● **Task to carry out**: Reproduce nothing beyond the line containing "ring tip: (339, 350)". From the first line of the data below down to it, copy each line exactly, without the pictures.

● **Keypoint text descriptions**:
════════════════════

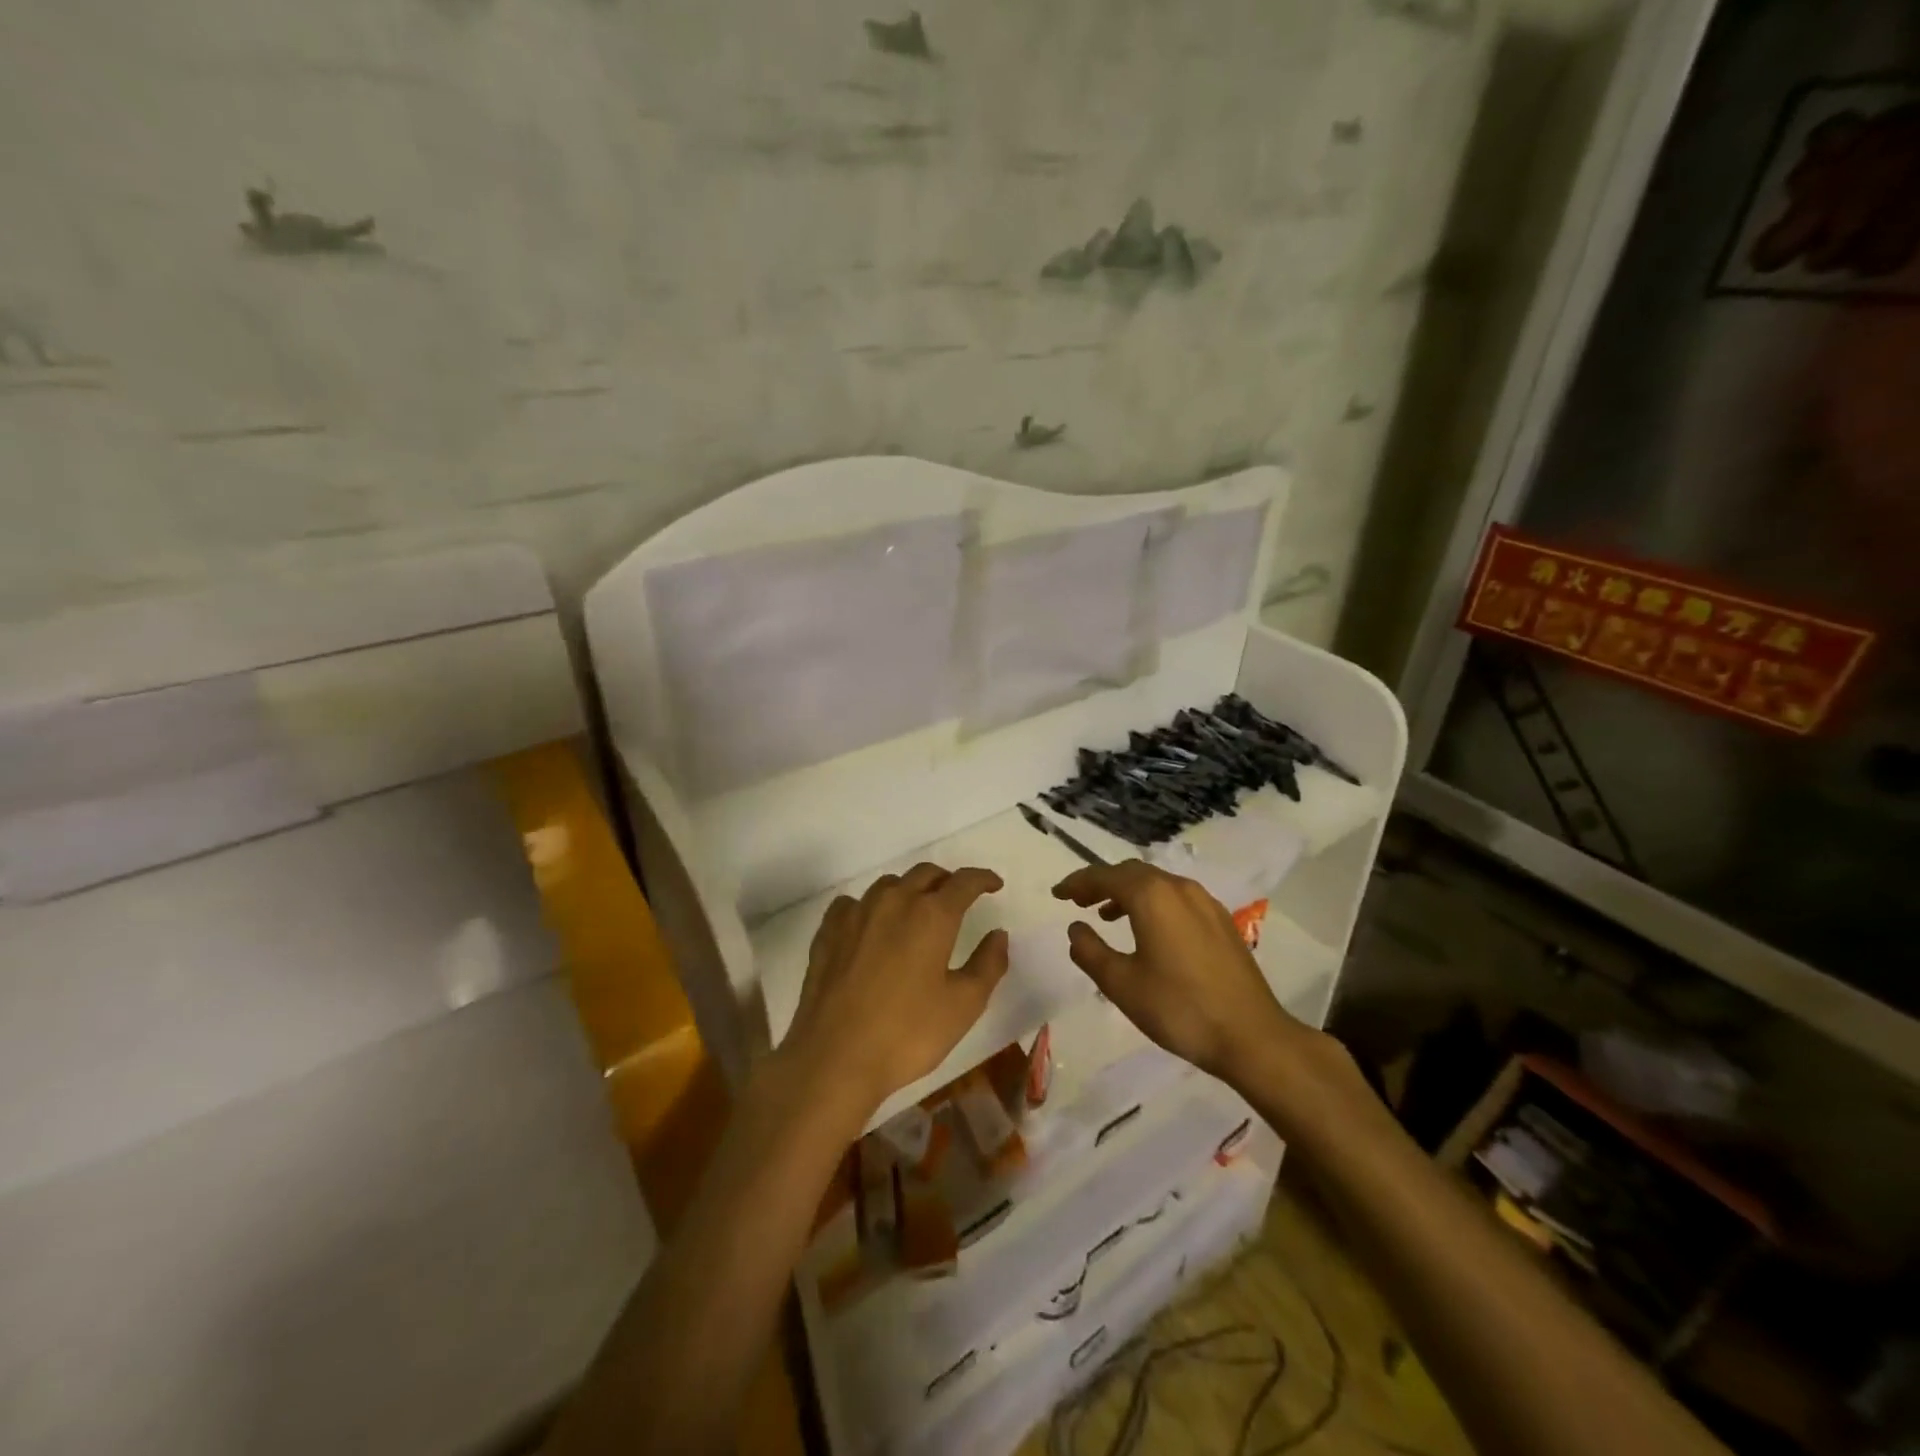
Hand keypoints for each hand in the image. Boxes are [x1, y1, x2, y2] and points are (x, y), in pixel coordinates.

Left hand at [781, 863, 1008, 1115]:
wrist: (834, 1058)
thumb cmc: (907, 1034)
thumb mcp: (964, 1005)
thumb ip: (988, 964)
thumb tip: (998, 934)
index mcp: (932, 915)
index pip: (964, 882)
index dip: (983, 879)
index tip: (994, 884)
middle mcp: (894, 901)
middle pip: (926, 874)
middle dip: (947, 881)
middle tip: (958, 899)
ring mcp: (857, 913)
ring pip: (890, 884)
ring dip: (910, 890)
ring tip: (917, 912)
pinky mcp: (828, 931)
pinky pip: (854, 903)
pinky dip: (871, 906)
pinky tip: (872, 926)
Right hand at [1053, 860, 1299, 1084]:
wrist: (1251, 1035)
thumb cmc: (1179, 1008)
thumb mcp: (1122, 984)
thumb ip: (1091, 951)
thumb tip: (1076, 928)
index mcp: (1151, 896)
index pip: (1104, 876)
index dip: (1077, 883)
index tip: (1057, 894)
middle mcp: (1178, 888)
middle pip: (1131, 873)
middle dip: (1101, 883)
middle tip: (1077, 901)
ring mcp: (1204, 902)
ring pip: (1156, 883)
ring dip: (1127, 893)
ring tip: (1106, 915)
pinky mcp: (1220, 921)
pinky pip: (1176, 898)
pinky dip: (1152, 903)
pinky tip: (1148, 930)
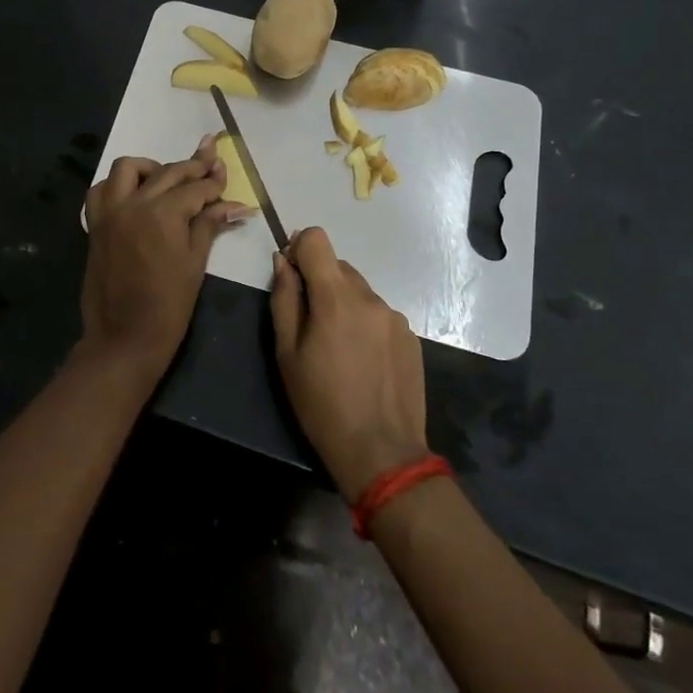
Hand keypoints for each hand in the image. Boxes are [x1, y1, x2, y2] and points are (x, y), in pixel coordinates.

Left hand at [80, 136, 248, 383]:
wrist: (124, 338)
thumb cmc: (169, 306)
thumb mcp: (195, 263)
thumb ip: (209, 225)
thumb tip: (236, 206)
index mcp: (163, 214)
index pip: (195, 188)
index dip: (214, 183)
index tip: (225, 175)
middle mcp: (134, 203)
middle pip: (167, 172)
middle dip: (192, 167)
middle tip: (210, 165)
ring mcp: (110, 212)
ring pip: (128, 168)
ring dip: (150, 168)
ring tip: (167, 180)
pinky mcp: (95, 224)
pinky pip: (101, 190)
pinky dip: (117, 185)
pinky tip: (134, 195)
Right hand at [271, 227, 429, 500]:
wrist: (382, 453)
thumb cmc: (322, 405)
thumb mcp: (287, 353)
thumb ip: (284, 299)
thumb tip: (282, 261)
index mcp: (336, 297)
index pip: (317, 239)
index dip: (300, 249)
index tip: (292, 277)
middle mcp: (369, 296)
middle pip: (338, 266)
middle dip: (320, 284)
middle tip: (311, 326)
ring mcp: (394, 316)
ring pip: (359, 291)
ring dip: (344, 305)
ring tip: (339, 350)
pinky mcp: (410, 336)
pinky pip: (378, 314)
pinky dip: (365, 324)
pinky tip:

════════════════════

● **Written solution**:
Hand keypoints for each hand in the image. Boxes are [x1, y1, x2, y2] and points are (x, y), in pixel coordinates.

Left hand at [781, 863, 1008, 1115]:
wrist: (834, 1058)
thumb cmc: (907, 1034)
thumb mcp: (964, 1005)
thumb ip: (988, 964)
thumb tip: (998, 934)
index mcp: (932, 915)
index pip: (964, 882)
index dip: (983, 879)
index tip: (994, 884)
middle mcp: (894, 901)
middle pip: (926, 874)
middle dip: (947, 881)
middle tip: (958, 899)
ring mcp: (857, 913)
ring pip: (890, 884)
ring dip: (910, 890)
ring tip: (917, 912)
pinky mcp: (828, 931)
pinky pip: (854, 903)
pinky dip: (871, 906)
pinky tip: (872, 926)
Right hand at [1053, 860, 1299, 1084]:
wrist: (1251, 1035)
thumb cmc: (1179, 1008)
thumb mcp: (1122, 984)
thumb ip: (1091, 951)
thumb tip: (1076, 928)
index mcp: (1151, 896)
index pip: (1104, 876)
index dip: (1077, 883)
index tip: (1057, 894)
middle mcp: (1178, 888)
middle pip: (1131, 873)
middle dip: (1101, 883)
middle tip: (1077, 901)
ring mcp: (1204, 902)
ring pip: (1156, 883)
ring dip: (1127, 893)
ring tip: (1106, 915)
pinky mcp: (1220, 921)
pinky pip: (1176, 898)
pinky dip: (1152, 903)
pinky tip: (1148, 930)
Hand keypoints for each hand in the image. Boxes are [x1, y1, x2, y2] and points are (x, y), in pixel coordinates.

Left hand at [80, 136, 248, 383]:
wrist: (124, 338)
thumb cmc: (169, 306)
thumb mcp: (195, 263)
thumb ip: (209, 225)
thumb tip: (236, 206)
index mcp: (163, 214)
index pip: (195, 188)
index dip: (214, 183)
index tip: (225, 175)
middle mcp: (134, 203)
middle pip: (167, 172)
middle dip: (192, 167)
middle tip: (210, 165)
ring mcp: (110, 212)
ring pip: (128, 168)
ring dip: (150, 168)
ring tip: (167, 180)
pinky mcp: (95, 224)
pinky pip: (101, 190)
pinky dip: (117, 185)
pinky tip: (134, 195)
Right hand at [271, 227, 429, 500]:
wrist: (382, 453)
thumb cmc: (322, 405)
thumb mcp: (287, 353)
thumb ip: (284, 299)
thumb tip: (282, 261)
index mcp: (336, 297)
index pip: (317, 239)
index dip: (300, 249)
index tip: (292, 277)
middle mcp: (369, 296)
middle pip: (338, 266)
middle dip: (320, 284)
middle tip: (311, 326)
ring mcp: (394, 316)
ring pip: (359, 291)
ring dip: (344, 305)
ring tip: (339, 350)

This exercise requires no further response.